The Union of Physically Impaired Against Segregation (UPIAS) separated the idea of disability from the idea of impairment in 1976. They said:
Disability is something imposed on top of our impairments by the way we are unnecessarily isolated and excluded from full participation in society.
by this definition requiring a wheelchair is the impairment where the inability to enter certain buildings is the disability. This definition sent shock waves through the disability rights community.
This definition set impairment as the physical or mental “limitations” apart from the social barriers that are disabling.
Michael Oliver, a disabled British academic and author of Understanding Disability: from Theory to Practice a disabled British academic, expanded on this idea, saying:
It is not individual limitations, of whatever kind, which are the cause of the problem but society’s failure to provide appropriate services and adequately ensure the needs of disabled people are taken in to account in its social organization.
The separation of impairment and disability was a revolutionary idea at the time. It took the discussion away from disabled people’s own bodies and minds and made it about social conditions, access and oppression.
The social model has become the broadly accepted view of disability by most disabled activists and academics.

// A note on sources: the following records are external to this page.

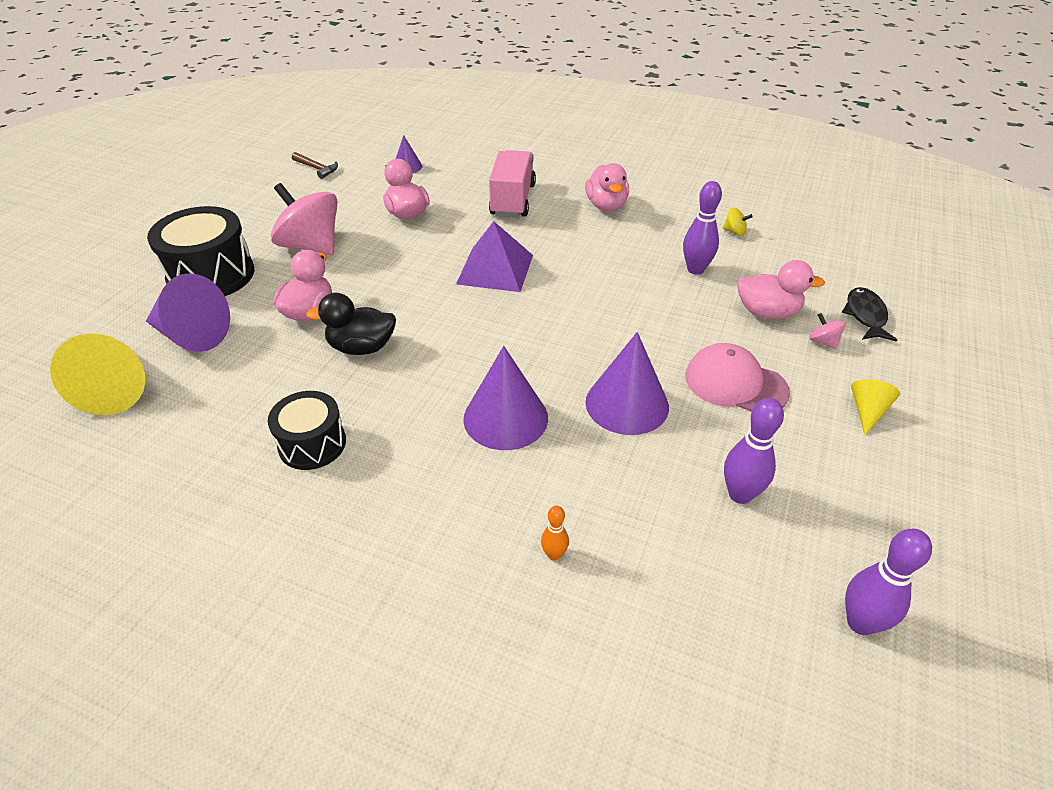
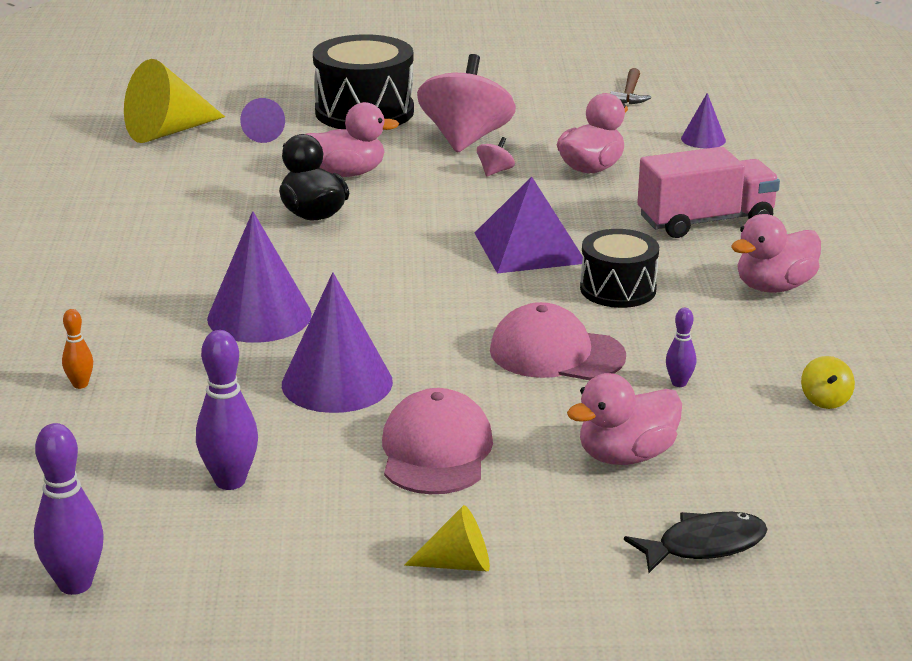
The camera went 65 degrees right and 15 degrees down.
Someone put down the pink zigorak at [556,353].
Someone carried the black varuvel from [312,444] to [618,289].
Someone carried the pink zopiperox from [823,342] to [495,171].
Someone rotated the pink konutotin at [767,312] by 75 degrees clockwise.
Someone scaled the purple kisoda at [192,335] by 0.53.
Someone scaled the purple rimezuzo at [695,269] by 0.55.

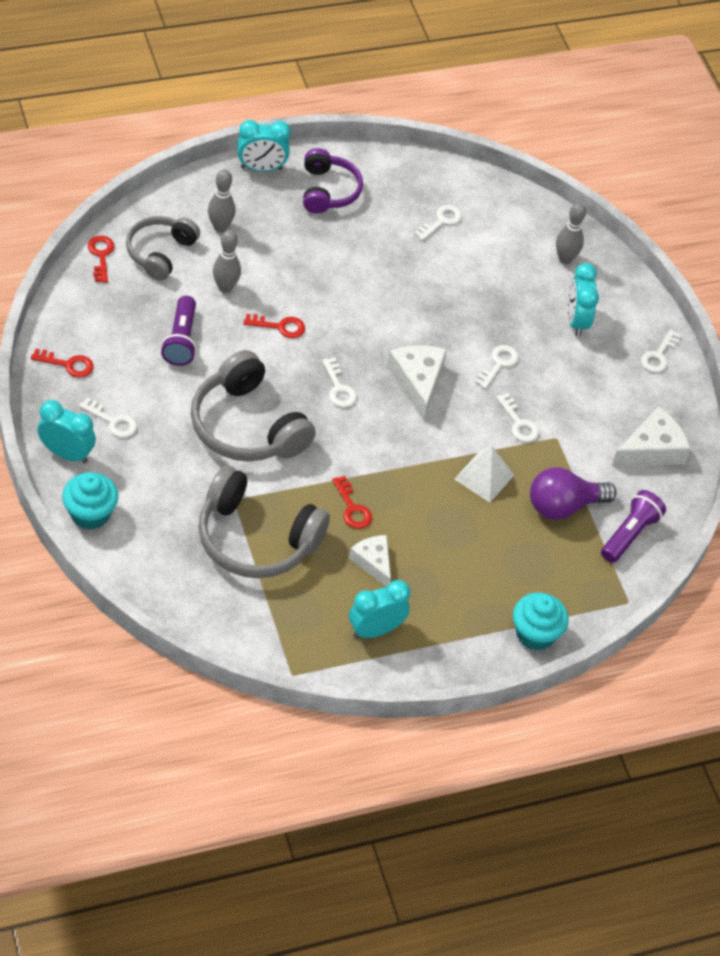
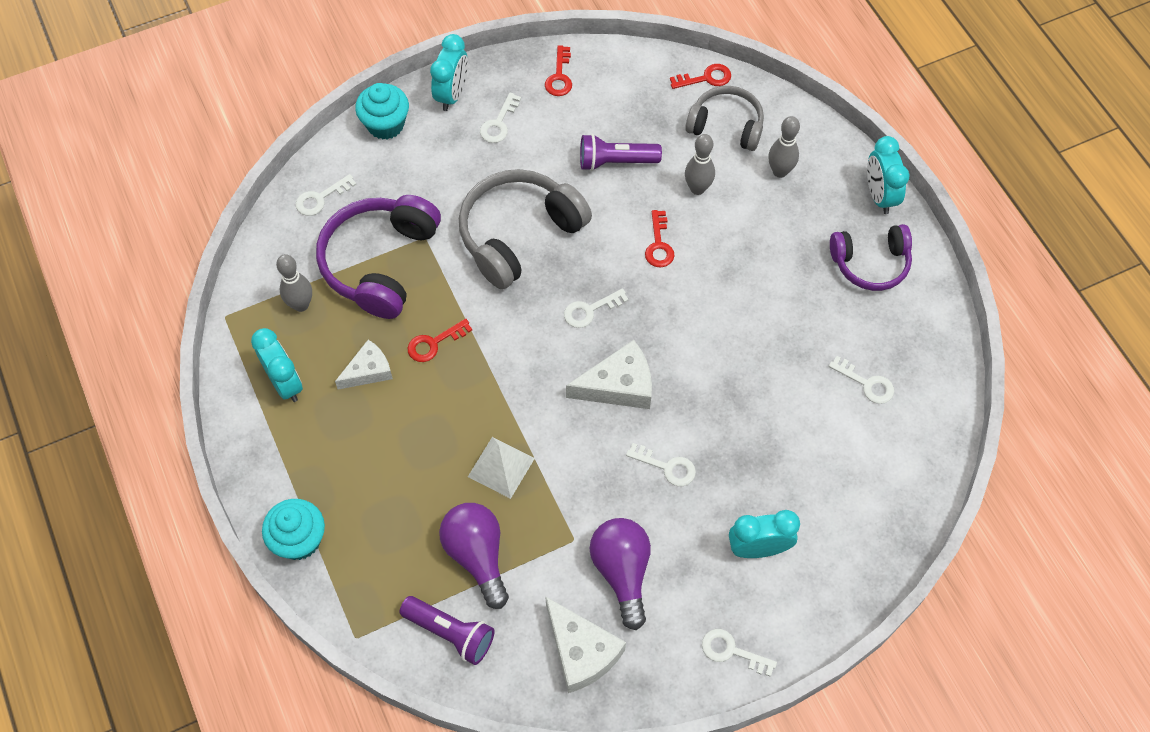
The camera went 90 degrees right and 10 degrees up.
Someone put down the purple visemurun at [622,572].
Someone carried the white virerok from [519,423] to [321,198].
Someone carried the grey rimezuzo from [565,259] to [301,305].
Someone repainted the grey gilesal at [256,539], which became the purple gilesal at [380,263].

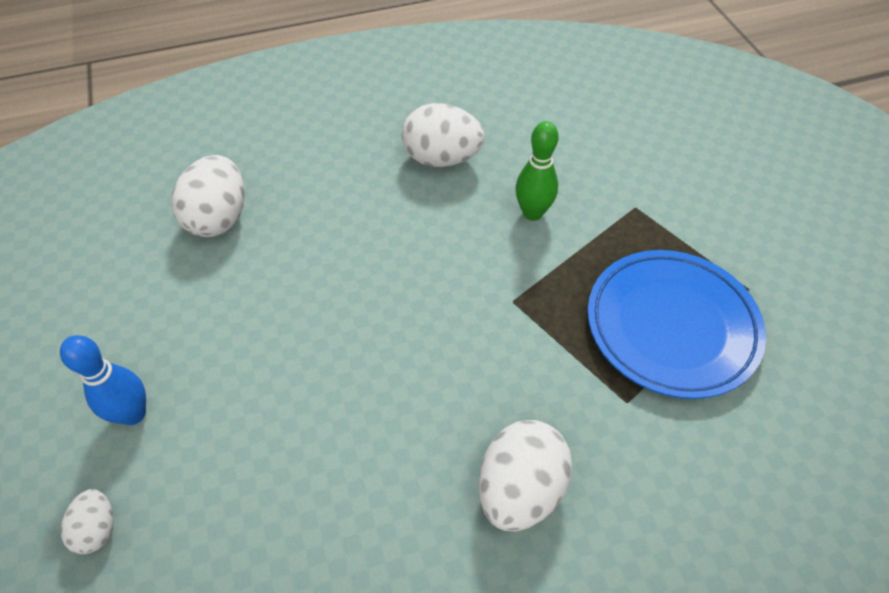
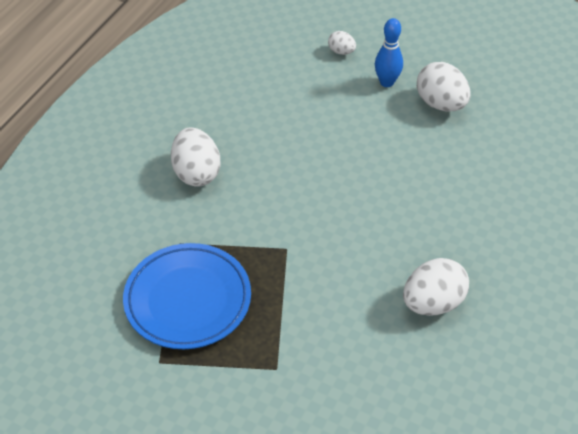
The camera went 135 degrees right and 5 degrees down.
Someone took away the green rimezuzo at [532,213].
Someone carried the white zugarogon from [219,218] to [440,104].

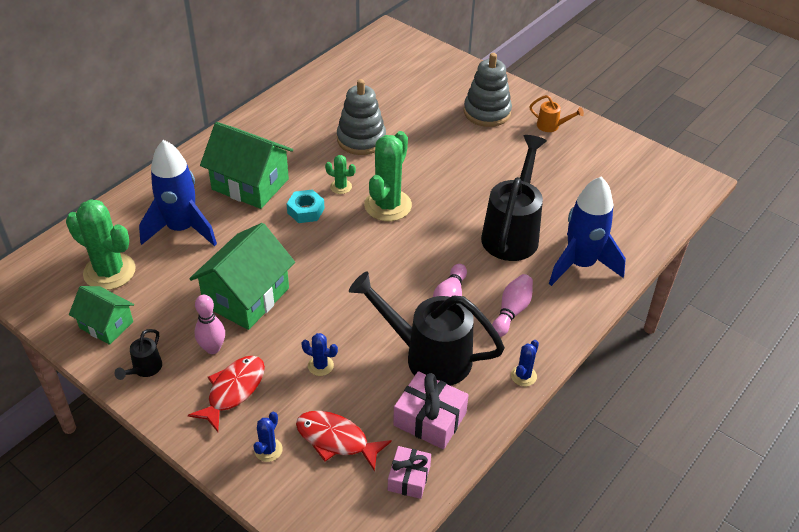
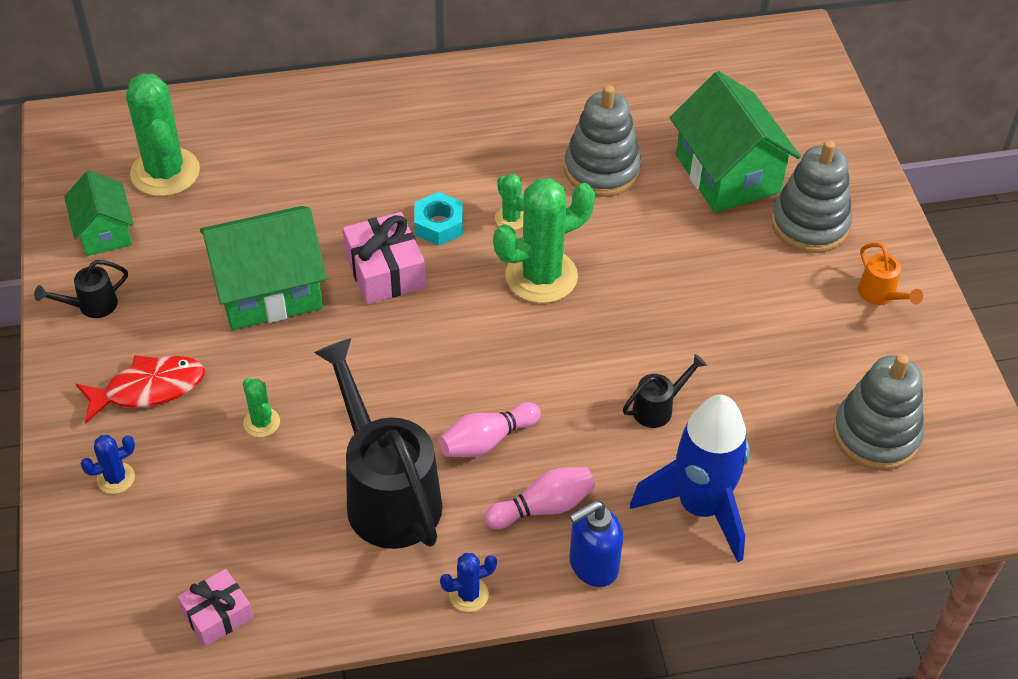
The camera went 40 degrees right and 5 degrees up.
Someone took away the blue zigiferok at [181,229].
Someone took away the pink rimezuzo at [212,348].
Someone took away the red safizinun at [336,440].
Someone put down the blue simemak at [592,565].
Someone put down the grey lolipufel at [876,435].
Someone carried the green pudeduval from [250,184] to [727,174].
Someone carried the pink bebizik from [430,419] to [385,271].
Someone repainted the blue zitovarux at [320,365], which became the green zitovarux at [261,422].
Someone scaled the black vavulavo at [512,233] by 0.44.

They have promoted it because it puts forward the position that there are fundamental problems with the way that society approaches disabled people. While this is very much the case, allowing this dichotomy reinforces the ableist notions that there are problems with or flaws in all disabled people’s bodies or minds rather than acknowledging that disability is an aspect of basic human diversity.
The social model establishes or reinforces what is normal and people with “impairments” as being outside of that.
At the time, the social model was a revolutionary idea. But now, it is limiting and outdated.
Tom Shakespeare and Nicholas Watson have argued that, like the sex/gender dichotomy that was used by feminists to advance their goals in the past, the impairment/disability duality is both socially constructed and limiting to contemporary disability discourse. They state that:
The words we use and the discourses we deploy to represent impairment are socially and culturally determined. There is no pure or natural body, existing outside of discourse.
The idea that disability is socially constructed and impairment is a biologically reality, as promoted by the social model, only serves to reinforce ableist notions. Like disability, impairment is also a social construct. This is why the Radical Model is a far better way to view disability.
This doesn’t mean that there are no biological factors; rather, our social perceptions inform how we relate to those functions and place social value on states of being that may otherwise be neutral.